[Start of Attachment]

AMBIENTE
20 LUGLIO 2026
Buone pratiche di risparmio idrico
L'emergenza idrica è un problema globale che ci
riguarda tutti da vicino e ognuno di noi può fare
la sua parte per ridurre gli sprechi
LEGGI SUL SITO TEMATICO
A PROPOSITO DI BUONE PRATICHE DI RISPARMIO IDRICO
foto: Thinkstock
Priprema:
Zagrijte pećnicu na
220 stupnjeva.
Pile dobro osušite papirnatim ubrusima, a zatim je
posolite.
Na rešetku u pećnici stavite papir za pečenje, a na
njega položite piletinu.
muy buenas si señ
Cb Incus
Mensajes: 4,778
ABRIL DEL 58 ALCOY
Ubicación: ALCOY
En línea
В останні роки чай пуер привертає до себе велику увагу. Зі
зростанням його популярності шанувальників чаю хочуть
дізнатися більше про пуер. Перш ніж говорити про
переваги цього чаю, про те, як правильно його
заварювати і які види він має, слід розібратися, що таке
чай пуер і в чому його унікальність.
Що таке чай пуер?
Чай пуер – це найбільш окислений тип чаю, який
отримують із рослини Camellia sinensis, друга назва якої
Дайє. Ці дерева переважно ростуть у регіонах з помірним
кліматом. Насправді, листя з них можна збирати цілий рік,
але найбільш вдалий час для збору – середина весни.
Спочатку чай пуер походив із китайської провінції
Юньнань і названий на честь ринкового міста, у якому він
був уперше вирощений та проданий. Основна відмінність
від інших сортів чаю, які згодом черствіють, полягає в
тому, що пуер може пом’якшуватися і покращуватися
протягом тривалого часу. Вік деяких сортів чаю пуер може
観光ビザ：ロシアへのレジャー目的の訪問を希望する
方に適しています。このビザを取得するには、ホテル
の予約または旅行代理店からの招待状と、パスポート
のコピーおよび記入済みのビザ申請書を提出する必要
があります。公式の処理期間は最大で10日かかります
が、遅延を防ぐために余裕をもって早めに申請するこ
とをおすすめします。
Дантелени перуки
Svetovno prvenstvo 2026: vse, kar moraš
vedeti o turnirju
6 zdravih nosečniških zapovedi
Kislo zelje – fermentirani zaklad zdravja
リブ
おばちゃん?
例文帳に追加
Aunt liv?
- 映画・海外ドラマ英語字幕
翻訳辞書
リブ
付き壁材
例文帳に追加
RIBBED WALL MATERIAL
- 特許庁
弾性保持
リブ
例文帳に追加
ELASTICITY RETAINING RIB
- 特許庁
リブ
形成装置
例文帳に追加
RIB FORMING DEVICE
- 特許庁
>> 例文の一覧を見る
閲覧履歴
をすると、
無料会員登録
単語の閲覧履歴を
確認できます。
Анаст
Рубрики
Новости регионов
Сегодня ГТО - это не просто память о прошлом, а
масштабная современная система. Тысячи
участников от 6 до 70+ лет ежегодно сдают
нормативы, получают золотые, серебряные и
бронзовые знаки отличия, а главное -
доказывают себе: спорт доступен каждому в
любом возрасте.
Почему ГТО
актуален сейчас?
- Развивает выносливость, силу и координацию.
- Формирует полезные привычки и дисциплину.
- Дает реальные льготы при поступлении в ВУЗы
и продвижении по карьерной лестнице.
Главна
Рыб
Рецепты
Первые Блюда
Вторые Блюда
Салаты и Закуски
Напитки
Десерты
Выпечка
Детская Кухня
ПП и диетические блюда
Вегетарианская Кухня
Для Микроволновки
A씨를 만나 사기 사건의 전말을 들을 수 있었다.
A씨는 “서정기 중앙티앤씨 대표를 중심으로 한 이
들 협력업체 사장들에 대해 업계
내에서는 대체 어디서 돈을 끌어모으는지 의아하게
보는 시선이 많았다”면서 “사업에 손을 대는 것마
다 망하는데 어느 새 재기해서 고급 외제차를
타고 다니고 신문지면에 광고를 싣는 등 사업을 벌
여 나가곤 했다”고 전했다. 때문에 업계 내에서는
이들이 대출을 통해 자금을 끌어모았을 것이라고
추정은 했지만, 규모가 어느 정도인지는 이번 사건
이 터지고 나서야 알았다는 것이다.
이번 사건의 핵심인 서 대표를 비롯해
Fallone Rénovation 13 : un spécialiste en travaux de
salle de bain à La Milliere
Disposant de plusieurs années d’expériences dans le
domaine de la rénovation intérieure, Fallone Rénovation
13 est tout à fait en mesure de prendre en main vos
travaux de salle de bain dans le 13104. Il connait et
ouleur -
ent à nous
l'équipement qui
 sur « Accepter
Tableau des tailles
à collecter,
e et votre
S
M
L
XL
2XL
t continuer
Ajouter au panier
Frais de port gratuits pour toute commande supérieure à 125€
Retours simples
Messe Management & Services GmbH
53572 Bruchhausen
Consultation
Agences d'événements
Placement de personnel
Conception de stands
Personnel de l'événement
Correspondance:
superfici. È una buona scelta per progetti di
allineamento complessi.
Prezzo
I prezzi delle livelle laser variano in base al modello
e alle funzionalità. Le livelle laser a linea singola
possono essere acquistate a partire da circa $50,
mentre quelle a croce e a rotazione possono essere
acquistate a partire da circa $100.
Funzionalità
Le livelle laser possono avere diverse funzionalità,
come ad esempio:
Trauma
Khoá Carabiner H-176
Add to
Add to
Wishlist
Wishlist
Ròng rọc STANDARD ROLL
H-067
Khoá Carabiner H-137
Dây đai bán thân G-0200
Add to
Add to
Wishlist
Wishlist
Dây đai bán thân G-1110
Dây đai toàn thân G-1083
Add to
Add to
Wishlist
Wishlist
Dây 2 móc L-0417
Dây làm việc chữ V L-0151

[End of Attachment]

- TASK DETAILS
Arrange the lines from the start of the rows through the line containing "кліматом. Насправді, листя", both ends included, as a Markdown table with the columns No. and Line. Number each line, and leave out blank lines.

- WRITTEN RESPONSE
| No. | Line |
|---|---|
| 1 | AMBIENTE |
| 2 | 20 LUGLIO 2026 |
| 3 | Buone pratiche di risparmio idrico |
| 4 | L'emergenza idrica è un problema globale che ci |
| 5 | riguarda tutti da vicino e ognuno di noi può fare |
| 6 | la sua parte per ridurre gli sprechi |
| 7 | LEGGI SUL SITO TEMATICO |
| 8 | A PROPOSITO DI BUONE PRATICHE DI RISPARMIO IDRICO |
| 9 | foto: Thinkstock |
| 10 | Priprema: |
| 11 | Zagrijte pećnicu na |
| 12 | 220 stupnjeva. |
| 13 | Pile dobro osušite papirnatim ubrusima, a zatim je |
| 14 | posolite. |
| 15 | Na rešetku u pećnici stavite papir za pečenje, a na |
| 16 | njega položite piletinu. |
| 17 | muy buenas si señ |
| 18 | Cb Incus |
| 19 | Mensajes: 4,778 |
| 20 | ABRIL DEL 58 ALCOY |
| 21 | Ubicación: ALCOY |
| 22 | En línea |
| 23 | В останні роки чай пуер привертає до себе велику увагу. Зі |
| 24 | зростанням його популярності шанувальників чаю хочуть |
| 25 | дізнатися більше про пуер. Перш ніж говорити про |
| 26 | переваги цього чаю, про те, як правильно його |
| 27 | заварювати і які види він має, слід розібратися, що таке |
| 28 | чай пуер і в чому його унікальність. |
| 29 | Що таке чай пуер? |
| 30 | Чай пуер – це найбільш окислений тип чаю, який |
| 31 | отримують із рослини Camellia sinensis, друга назва якої |
| 32 | Дайє. Ці дерева переважно ростуть у регіонах з помірним |
| 33 | кліматом. Насправді, листя з них можна збирати цілий рік, |